Zamanın Efendisi Olmak
Nurten KILIÇPARLAR – Eğitmen, Danışman ve Koç
“Hayatınızı seviyorsanız zamanınızı boşa harcamayın. Çünkü zaman hayatın kendisidir”. Benjamin Franklin
Zamanımızın %20’sini verimli kullandığımızı ve bu oranı daha yüksek oranlara çıkarabileceğimizi biliyor muydunuz? Peki siz zamanınızın ne kadarını verimli kullanıyorsunuz?
Zaman göreceli bir kavram. Kimimizin verim aldığı kimimizin ise boşa harcadığı aslında çok önemli bir değer. Paha biçilemez. Alınıp satılamaz ve depolanamaz. Biriktirilemez, ödünç alınamaz. Geçen zaman geri döndürülemez. Hepimiz zamanı 24 saat olarak eşit şekilde yaşıyoruz. Ancak hepimiz onu farklı şekilde tüketiyoruz. Üstelik zaman bir yandan amansızca akıp gidiyor. Günler, haftalar, aylar nasıl başlıyor, nasıl bitiyor anlamıyoruz ve akan zamanın hızına ayak uyduramıyoruz.
Zaman özetle, olayların geçmişten bugüne gelip, geleceğe doğru aktığı ve birbirini takip eden kesintisiz bir süreç.
Bu akan süreç ise 4 boyutta düşünülebilir.
- Gerçek Zaman: saatin gösterdiği zamandır.
- Psikolojik Zaman: hissedilen zamandır. Saat dilimi dikkate alınmaksızın bir durum karşında uzun ya da kısa sürdü diye yorum yapmaktır.

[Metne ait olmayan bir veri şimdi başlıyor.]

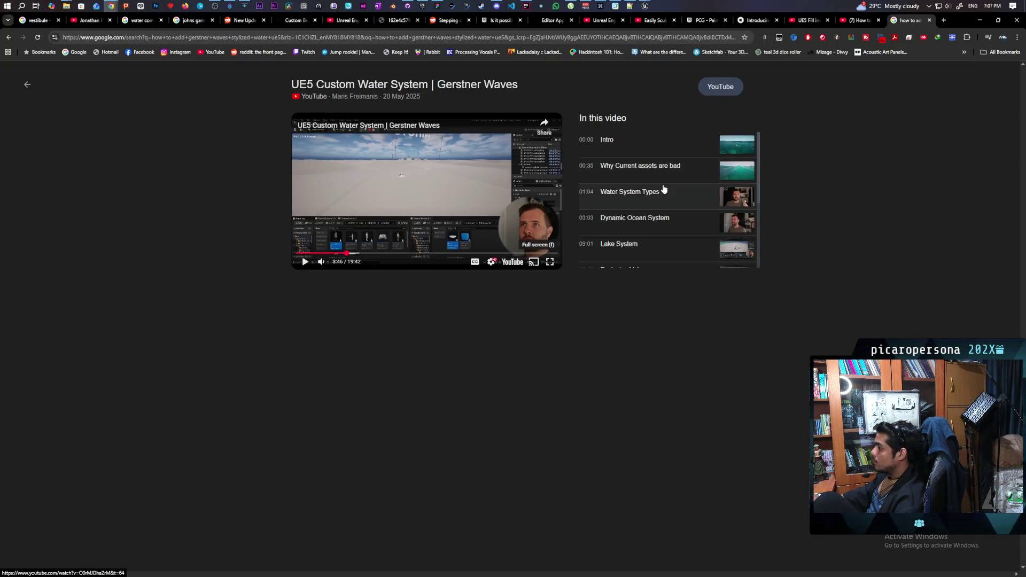
left_click(241, 38)
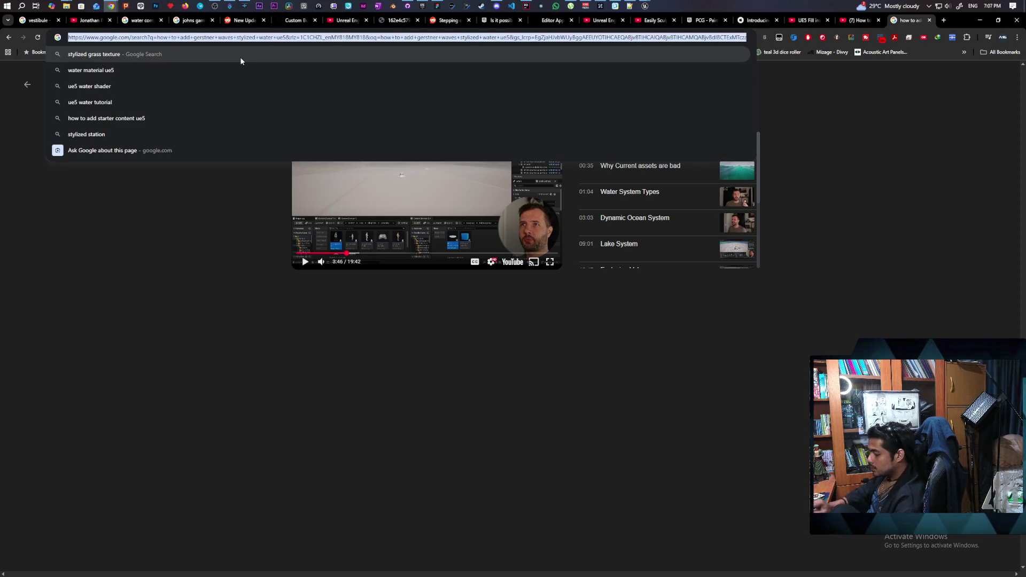
type("stylized wat")
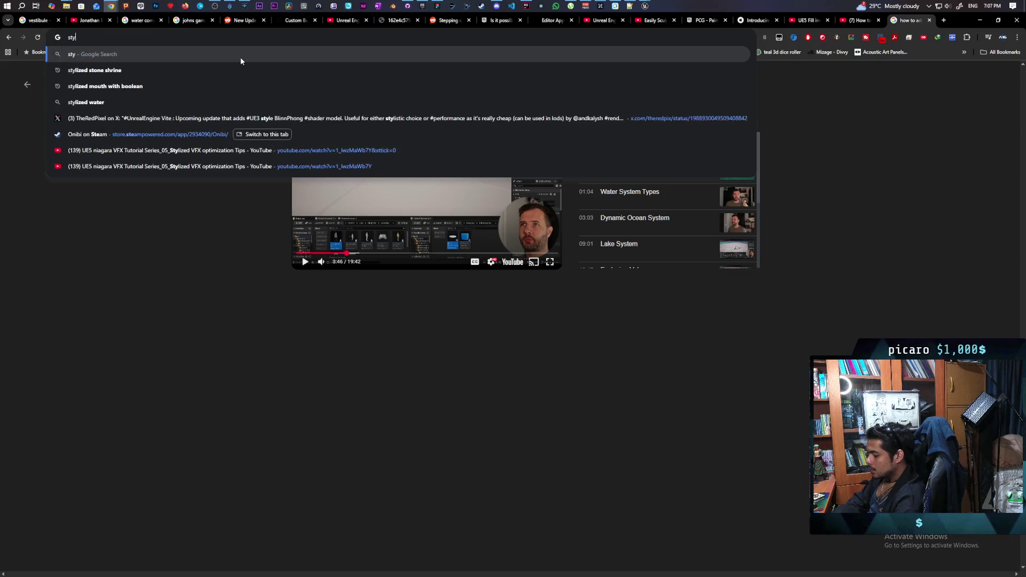
type("er ")
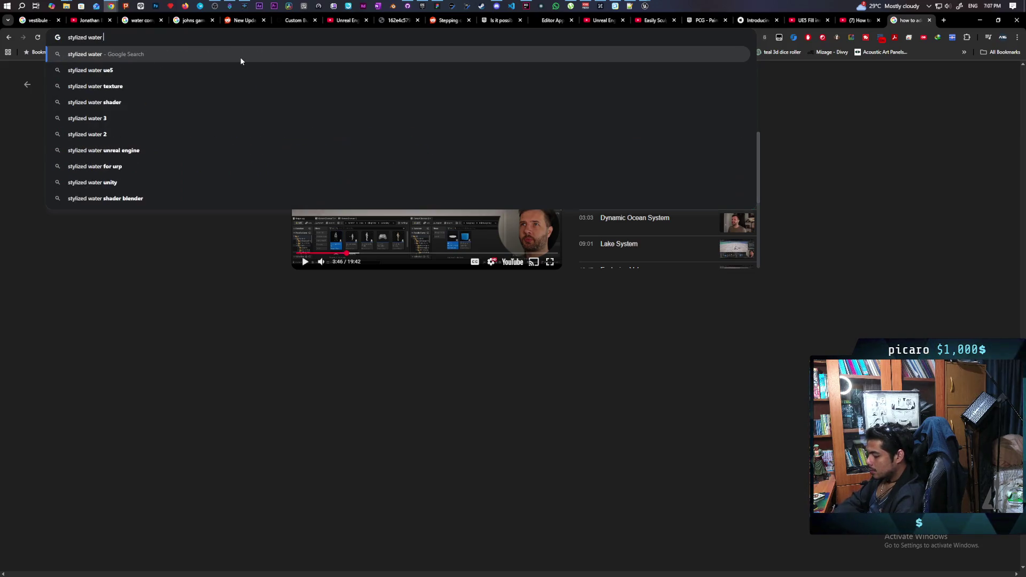
type("rippl")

- Biyolojik Zaman: alışkanlıklara göre kurulan zamandır.
- Yönetsel Zaman: bir amaca ulaşmak için yapacağımız planlara ayırdığımız zamandır. Bu nedenle zaman yönetiminde dikkat edilmesi gereken asıl zaman türü yönetsel zamandır.
Engin Gençtan Hoca, “İnsan Olmak” adlı kitabında insanla zaman arasındaki ilişkiyi çok güzel ifade etmiştir. “İnsan bir zaman tüketicisidir. Üstelik bize ayrılan zaman oldukça sınırlıdır da. Ama yine de çoğumuz yapmak istediklerimizi sonsuza dek zamanımız varmışçasına erteleriz. Yaşamımız boyunca bazı şeyleri yeniden elde edebilir yerine başka şeyler koyabiliriz ama tükettiğimiz zamanı asla”. Zaman konusunda yaşadığımız asıl sorun, zamanımız olduğunu sanarak onu nasıl kullandığımızı ya da kullanacağımızı ve bizi nelerin engellendiğini fark etmememizden kaynaklanmaktadır.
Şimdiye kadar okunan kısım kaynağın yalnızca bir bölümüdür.